* _SOURCE DOCUMENT_

Private Member's Motion - Global Gag Rule

I have moved a private member's motion in the House of Representatives on the US's reinstatement of the global gag rule. Here's the text:

To move—That this House:

(1)         notes that:

(a)         the Global Gag Rule (GGR), as implemented by the United States, will prove detrimental to millions of women and girls around the world;

(b)         the GGR has expanded to an unprecedented degree, applying to 15 times more funding as a consequence of its extension into all global health funding, which will result in roughly $9.5 billion dollars in global health funding being affected;

(c)         the GGR will result in the targeting of some of the most effective health organisations in the world, operating in 60 low and middle income countries;

(d)         a study by researchers at Stanford University found that after the GGR came into effect in 2001, the abortion rate increased sharply in sub-Saharan African countries that had been dependent on such funding;

(e)         the funding cuts will likely prevent many global health organisations from offering HIV prevention and treatment services, maternal health care and even Zika virus prevention; and

(f)          it is possible that as many as 21,700 maternal deaths could occur in the next four years as a consequence of this executive order, which is in addition to 6.5 million unintended pregnancies and 2.1 million unsafe abortions from 2017 to 2020, according to Marie Stopes International;

(2)         notes that:

(a)         when Labor was in government, overseas development assistance increased from 0.28 per cent of Gross National Income in 2007-08 to 0.37 per cent in 2013-14, and was on track to reach 0.50 per cent in 2017-18; and

(b)         under the Coalition, development assistance is now just 0.23 per cent of national income, the lowest level since comparable records began in the 1970s, and well below the OECD average of 0.30 per cent; and

(3)         calls on the Australian Government to join the Dutch, Belgian, Swedish and Canadian governments in filling the gap in development assistance funding left by the United States Government’s imposition of the GGR.

The motion is seconded by Sharon Claydon. We're hoping it comes on for debate soon.

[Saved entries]
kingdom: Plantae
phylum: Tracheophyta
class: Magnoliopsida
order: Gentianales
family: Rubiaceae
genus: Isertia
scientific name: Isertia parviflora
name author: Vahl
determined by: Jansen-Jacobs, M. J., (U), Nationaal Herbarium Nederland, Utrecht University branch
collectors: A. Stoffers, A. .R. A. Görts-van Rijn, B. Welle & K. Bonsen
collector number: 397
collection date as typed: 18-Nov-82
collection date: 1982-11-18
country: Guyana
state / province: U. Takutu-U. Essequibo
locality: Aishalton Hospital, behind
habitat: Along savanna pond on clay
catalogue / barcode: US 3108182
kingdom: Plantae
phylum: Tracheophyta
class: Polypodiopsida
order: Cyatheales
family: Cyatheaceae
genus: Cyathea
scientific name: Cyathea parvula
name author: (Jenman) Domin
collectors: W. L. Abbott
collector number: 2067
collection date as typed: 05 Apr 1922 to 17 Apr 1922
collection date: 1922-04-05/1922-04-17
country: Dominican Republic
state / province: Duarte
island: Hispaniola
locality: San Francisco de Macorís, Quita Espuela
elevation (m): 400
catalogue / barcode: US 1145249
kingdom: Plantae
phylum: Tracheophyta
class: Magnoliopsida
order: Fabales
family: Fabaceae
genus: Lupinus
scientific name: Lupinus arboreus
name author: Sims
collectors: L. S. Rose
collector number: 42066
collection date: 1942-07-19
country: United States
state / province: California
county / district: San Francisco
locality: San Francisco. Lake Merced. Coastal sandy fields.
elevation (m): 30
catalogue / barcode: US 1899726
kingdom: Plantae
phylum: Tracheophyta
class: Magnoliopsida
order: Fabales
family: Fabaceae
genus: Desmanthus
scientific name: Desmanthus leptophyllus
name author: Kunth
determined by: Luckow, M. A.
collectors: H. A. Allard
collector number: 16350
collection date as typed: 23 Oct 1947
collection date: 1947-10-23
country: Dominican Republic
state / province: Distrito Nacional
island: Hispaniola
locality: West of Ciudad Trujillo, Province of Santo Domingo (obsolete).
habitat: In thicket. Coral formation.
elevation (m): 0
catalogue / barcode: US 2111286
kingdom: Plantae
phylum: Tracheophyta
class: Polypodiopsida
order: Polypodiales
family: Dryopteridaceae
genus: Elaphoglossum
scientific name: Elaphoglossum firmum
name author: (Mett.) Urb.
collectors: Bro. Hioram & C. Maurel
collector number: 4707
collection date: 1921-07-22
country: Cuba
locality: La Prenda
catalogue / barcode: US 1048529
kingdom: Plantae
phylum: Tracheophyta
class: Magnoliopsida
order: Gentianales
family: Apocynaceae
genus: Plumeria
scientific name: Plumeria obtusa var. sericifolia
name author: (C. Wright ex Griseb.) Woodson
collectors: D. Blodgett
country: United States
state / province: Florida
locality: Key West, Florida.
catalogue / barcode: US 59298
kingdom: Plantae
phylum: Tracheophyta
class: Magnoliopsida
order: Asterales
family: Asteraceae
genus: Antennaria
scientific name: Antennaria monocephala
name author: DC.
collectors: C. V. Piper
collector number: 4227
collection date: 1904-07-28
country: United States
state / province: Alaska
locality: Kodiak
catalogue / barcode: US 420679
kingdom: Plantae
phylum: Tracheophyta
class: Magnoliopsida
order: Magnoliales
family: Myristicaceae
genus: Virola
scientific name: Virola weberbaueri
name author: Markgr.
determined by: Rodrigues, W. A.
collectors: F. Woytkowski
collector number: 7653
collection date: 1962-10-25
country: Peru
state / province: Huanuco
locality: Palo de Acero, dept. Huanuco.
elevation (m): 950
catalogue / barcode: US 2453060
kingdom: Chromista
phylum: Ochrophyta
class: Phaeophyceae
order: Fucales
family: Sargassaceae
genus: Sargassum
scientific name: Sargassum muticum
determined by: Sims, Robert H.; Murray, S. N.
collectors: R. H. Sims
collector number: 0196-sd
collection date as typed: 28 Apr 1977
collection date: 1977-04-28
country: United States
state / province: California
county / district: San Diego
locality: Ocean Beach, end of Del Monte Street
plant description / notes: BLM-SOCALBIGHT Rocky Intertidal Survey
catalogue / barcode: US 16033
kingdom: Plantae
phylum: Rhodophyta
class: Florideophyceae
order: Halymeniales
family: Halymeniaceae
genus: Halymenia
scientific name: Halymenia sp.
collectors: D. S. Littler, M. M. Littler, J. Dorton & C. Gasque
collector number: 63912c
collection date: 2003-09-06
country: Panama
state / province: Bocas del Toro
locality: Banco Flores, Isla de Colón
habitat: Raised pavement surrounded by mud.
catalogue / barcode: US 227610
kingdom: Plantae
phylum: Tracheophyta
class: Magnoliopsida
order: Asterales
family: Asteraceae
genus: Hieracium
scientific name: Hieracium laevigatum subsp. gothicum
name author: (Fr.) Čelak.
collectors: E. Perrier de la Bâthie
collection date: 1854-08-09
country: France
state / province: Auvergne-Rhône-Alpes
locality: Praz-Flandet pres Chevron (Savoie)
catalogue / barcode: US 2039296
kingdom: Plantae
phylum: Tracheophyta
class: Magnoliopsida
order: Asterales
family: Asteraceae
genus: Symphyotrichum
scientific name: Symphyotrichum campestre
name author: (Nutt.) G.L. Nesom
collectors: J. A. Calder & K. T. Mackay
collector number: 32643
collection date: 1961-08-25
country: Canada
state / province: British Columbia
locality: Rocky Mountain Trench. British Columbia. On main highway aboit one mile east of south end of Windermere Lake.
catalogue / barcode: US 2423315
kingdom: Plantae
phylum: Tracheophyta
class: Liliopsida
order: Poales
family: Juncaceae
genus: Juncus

* _CHECK YOUR UNDERSTANDING_
1. Translate this sentence from the Global Gag Rule motion into Spanish: "The motion is seconded by Sharon Claydon."
2. Return the part of the Global Gag Rule motion that opens with the words containing "(3)         calls on the" and closes with "for debate soon.".
3. In the Global Gag Rule motion, what share of national income does development assistance now make up under the Coalition?
The data have no connection to the Global Gag Rule motion.

* _SOLUTIONS IN ORDER_
1. La moción está secundada por Sharon Claydon.

2.
(3)         calls on the Australian Government to join the Dutch, Belgian, Swedish and Canadian governments in filling the gap in development assistance funding left by the United States Government’s imposition of the GGR.

The motion is seconded by Sharon Claydon. We're hoping it comes on for debate soon.

3. 0.23 per cent of national income.